Tags zuvor hat sein Sohn Beat am Dorfrand durch die Schreinerei des Vaters geführt, die er bald übernehmen wird. Obwohl er als Bergsteiger die gleichen Veränderungen in den Bergen wahrnimmt wie Bergführer Schläppi, spricht er weniger gerne über den Klimawandel. Die Temperaturen gingen doch sowieso immer hoch und runter, sagt er – der Mensch sei da nur ein kleines Rädchen im System.

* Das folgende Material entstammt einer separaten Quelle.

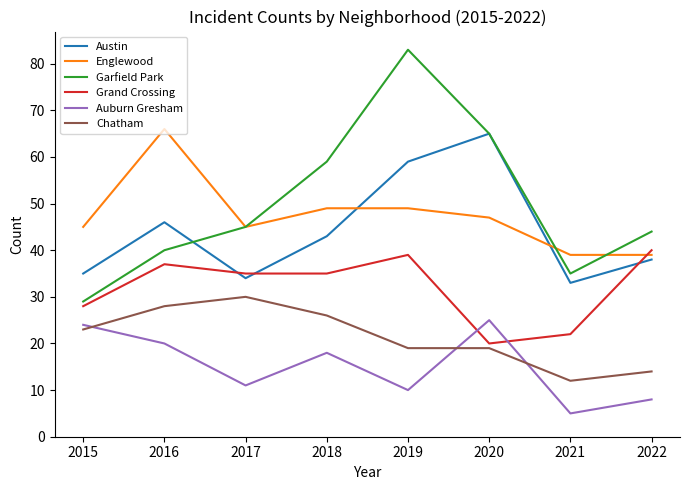

Rank the series by their maximum value, from highest to lowest.

Garfield Park, Englewood, Austin, Grand Crossing, Chatham, Auburn Gresham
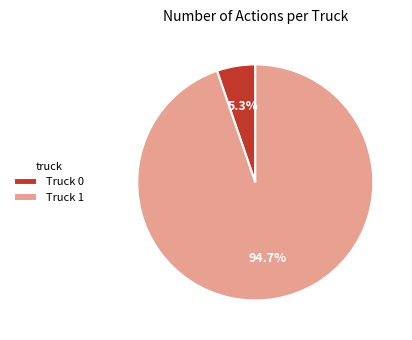

Count the number of slices in the pie.

2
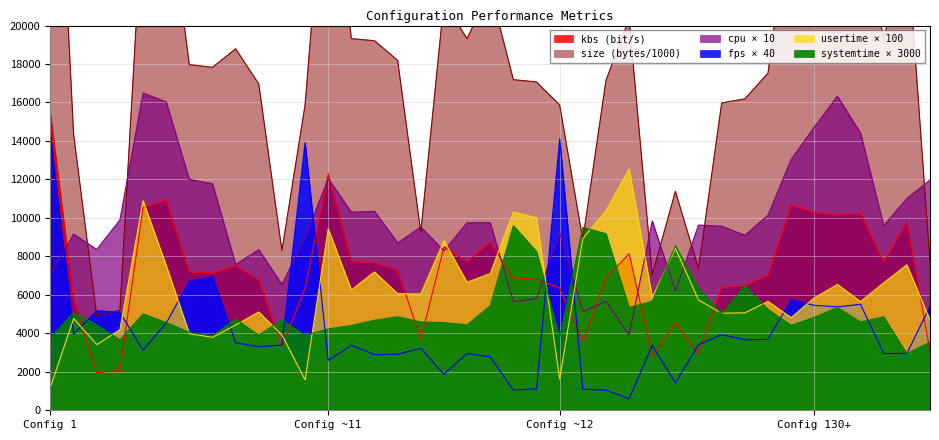

Is the value of fps at 131 greater than the value of kbs at 118?

No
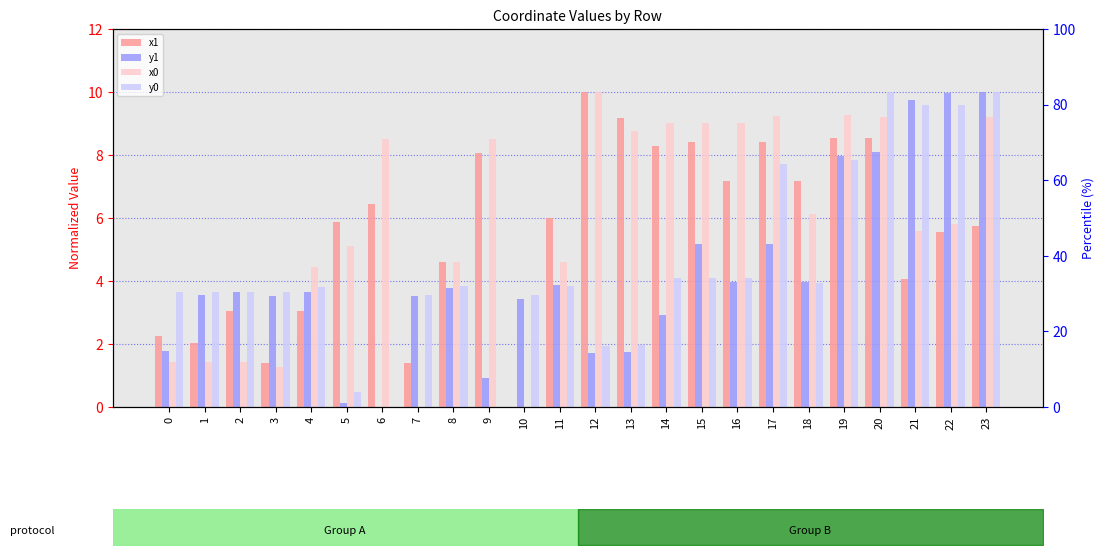

Rank the series by their average value, from lowest to highest.

y1, y0, x1, x0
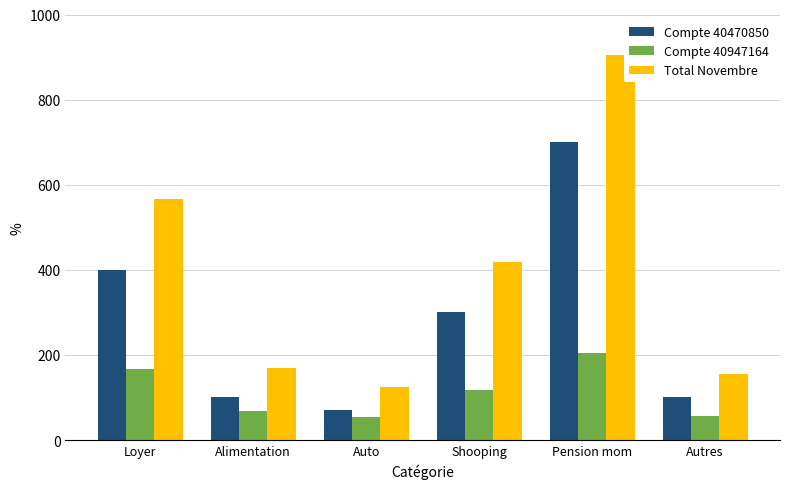

Which label corresponds to the largest value in the chart?

Pension mom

Vater Werner bezeichnet sich diesbezüglich als «zwiegespalten». Es sei zwar richtig, dass die Schweiz Massnahmen gegen den Klimawandel ergreife: zum Beispiel mit einer unabhängigeren Energie­versorgung und grossflächiger Dekarbonisierung. «Aber unser Einfluss ist sehr begrenzt», sagt er.

Das Scheitern der Klima­abstimmungen im Dorf kann er einfach erklären. «Wieso sollten wir uns einschränken mit Verboten, wenn wir jeden Tag im Dorf das Gegenteil sehen?» Die Passfahrten mit Ferraris, Lamborghinis und Harley Davidsons seien «reiner Luxus», den es nicht brauche. «Da frage ich mich manchmal schon, warum wir jetzt vorausgehen sollen.»

Zum Abschied kommt doch nochmals Misstrauen zum Ausdruck. «Mich nimmt wunder, was die Message in eurer Reportage ist», sagt Schläppi. «Mir ist einfach wichtig, dass kein Welt­untergangs­szenario herauf­beschwört wird. Wir gehen hier mit den Veränderungen proaktiv um.»